BEGIN SUPPLIED MATERIAL

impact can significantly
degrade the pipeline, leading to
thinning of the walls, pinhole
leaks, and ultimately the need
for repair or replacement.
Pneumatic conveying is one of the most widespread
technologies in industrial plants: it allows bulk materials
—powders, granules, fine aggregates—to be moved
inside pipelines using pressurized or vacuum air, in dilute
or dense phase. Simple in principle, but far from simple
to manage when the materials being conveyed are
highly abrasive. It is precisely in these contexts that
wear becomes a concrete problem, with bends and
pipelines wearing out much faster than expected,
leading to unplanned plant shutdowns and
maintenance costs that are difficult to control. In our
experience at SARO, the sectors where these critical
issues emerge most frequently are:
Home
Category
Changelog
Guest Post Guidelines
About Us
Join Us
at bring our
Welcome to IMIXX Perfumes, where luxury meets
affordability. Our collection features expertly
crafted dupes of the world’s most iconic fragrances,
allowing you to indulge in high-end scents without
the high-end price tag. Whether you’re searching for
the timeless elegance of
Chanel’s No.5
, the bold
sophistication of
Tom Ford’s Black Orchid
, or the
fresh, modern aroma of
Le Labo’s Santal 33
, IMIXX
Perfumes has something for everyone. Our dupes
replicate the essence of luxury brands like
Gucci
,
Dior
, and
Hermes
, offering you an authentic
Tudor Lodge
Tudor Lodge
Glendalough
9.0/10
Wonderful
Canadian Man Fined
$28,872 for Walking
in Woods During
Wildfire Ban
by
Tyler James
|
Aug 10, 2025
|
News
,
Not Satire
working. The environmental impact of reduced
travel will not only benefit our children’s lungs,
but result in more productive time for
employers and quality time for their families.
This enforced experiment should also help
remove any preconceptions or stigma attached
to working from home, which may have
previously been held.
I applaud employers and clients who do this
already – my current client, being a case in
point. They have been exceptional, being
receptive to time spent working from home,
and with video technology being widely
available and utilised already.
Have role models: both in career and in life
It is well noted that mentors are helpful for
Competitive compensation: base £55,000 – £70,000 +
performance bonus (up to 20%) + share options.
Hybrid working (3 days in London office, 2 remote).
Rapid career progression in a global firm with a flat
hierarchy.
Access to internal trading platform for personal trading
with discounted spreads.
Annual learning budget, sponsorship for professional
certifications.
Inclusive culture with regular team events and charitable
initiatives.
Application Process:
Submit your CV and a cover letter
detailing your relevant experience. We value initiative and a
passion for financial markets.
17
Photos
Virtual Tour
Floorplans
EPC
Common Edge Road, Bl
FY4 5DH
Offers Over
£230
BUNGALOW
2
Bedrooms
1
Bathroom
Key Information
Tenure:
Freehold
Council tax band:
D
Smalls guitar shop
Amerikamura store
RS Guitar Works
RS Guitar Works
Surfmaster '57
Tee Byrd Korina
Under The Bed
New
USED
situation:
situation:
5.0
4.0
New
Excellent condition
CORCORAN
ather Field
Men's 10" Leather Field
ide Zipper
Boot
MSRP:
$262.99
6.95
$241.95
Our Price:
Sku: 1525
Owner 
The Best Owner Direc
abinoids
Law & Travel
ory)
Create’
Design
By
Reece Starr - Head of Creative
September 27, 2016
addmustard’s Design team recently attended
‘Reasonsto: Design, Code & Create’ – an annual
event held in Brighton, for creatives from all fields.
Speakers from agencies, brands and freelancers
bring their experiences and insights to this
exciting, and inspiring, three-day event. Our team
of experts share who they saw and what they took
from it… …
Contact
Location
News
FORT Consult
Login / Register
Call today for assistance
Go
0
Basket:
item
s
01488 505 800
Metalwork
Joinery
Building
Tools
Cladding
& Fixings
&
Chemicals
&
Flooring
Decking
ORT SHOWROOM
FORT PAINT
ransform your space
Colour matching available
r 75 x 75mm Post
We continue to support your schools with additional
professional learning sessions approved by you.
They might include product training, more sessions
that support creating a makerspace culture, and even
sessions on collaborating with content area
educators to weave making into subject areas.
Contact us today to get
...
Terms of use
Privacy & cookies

END SUPPLIED MATERIAL

_ABOUT THIS EXERCISE_: Copy out every line of the entries above, keeping each one unchanged.

_EXERCISE OUTPUT_:
impact can significantly
degrade the pipeline, leading to
thinning of the walls, pinhole
leaks, and ultimately the need
for repair or replacement.
Pneumatic conveying is one of the most widespread
technologies in industrial plants: it allows bulk materials
—powders, granules, fine aggregates—to be moved
inside pipelines using pressurized or vacuum air, in dilute
or dense phase. Simple in principle, but far from simple
to manage when the materials being conveyed are
highly abrasive. It is precisely in these contexts that
wear becomes a concrete problem, with bends and
pipelines wearing out much faster than expected,
leading to unplanned plant shutdowns and
maintenance costs that are difficult to control. In our
experience at SARO, the sectors where these critical
issues emerge most frequently are:
Home
Category
Changelog
Guest Post Guidelines
About Us
Join Us
at bring our
Welcome to IMIXX Perfumes, where luxury meets
affordability. Our collection features expertly
crafted dupes of the world’s most iconic fragrances,
allowing you to indulge in high-end scents without
the high-end price tag. Whether you’re searching for
the timeless elegance of
Chanel’s No.5
, the bold
sophistication of
Tom Ford’s Black Orchid
, or the
fresh, modern aroma of
Le Labo’s Santal 33
, IMIXX
Perfumes has something for everyone. Our dupes
replicate the essence of luxury brands like
Gucci
,
Dior
, and
Hermes
, offering you an authentic
Tudor Lodge
Tudor Lodge
Glendalough
9.0/10
Wonderful
Canadian Man Fined
$28,872 for Walking
in Woods During
Wildfire Ban
by
Tyler James
|
Aug 10, 2025
|
News
,
Not Satire
working. The environmental impact of reduced
travel will not only benefit our children’s lungs,
but result in more productive time for
employers and quality time for their families.
This enforced experiment should also help
remove any preconceptions or stigma attached
to working from home, which may have
previously been held.
I applaud employers and clients who do this
already – my current client, being a case in
point. They have been exceptional, being
receptive to time spent working from home,
and with video technology being widely
available and utilised already.
Have role models: both in career and in life
It is well noted that mentors are helpful for
Competitive compensation: base £55,000 – £70,000 +
performance bonus (up to 20%) + share options.
Hybrid working (3 days in London office, 2 remote).
Rapid career progression in a global firm with a flat
hierarchy.
Access to internal trading platform for personal trading
with discounted spreads.
Annual learning budget, sponsorship for professional
certifications.
Inclusive culture with regular team events and charitable
initiatives.
Application Process:
Submit your CV and a cover letter
detailing your relevant experience. We value initiative and a
passion for financial markets.
17
Photos
Virtual Tour
Floorplans
EPC
Common Edge Road, Bl
FY4 5DH
Offers Over
£230
BUNGALOW
2
Bedrooms
1
Bathroom
Key Information
Tenure:
Freehold
Council tax band:
D
Smalls guitar shop
Amerikamura store
RS Guitar Works
RS Guitar Works
Surfmaster '57
Tee Byrd Korina
Under The Bed
New
USED
situation:
situation:
5.0
4.0
New
Excellent condition
CORCORAN
ather Field
Men's 10" Leather Field
ide Zipper
Boot
MSRP:
$262.99
6.95
$241.95
Our Price:
Sku: 1525
Owner 
The Best Owner Direc
abinoids
Law & Travel
ory)
Create’
Design
By
Reece Starr - Head of Creative
September 27, 2016
addmustard’s Design team recently attended
‘Reasonsto: Design, Code & Create’ – an annual
event held in Brighton, for creatives from all fields.
Speakers from agencies, brands and freelancers
bring their experiences and insights to this
exciting, and inspiring, three-day event. Our team
of experts share who they saw and what they took
from it… …
Contact
Location
News
FORT Consult
Login / Register
Call today for assistance
Go
0
Basket:
item
s
01488 505 800
Metalwork
Joinery
Building
Tools
Cladding
& Fixings
&
Chemicals
&
Flooring
Decking
ORT SHOWROOM
FORT PAINT
ransform your space
Colour matching available
r 75 x 75mm Post
We continue to support your schools with additional
professional learning sessions approved by you.
They might include product training, more sessions
that support creating a makerspace culture, and even
sessions on collaborating with content area
educators to weave making into subject areas.
Contact us today to get
...
Terms of use
Privacy & cookies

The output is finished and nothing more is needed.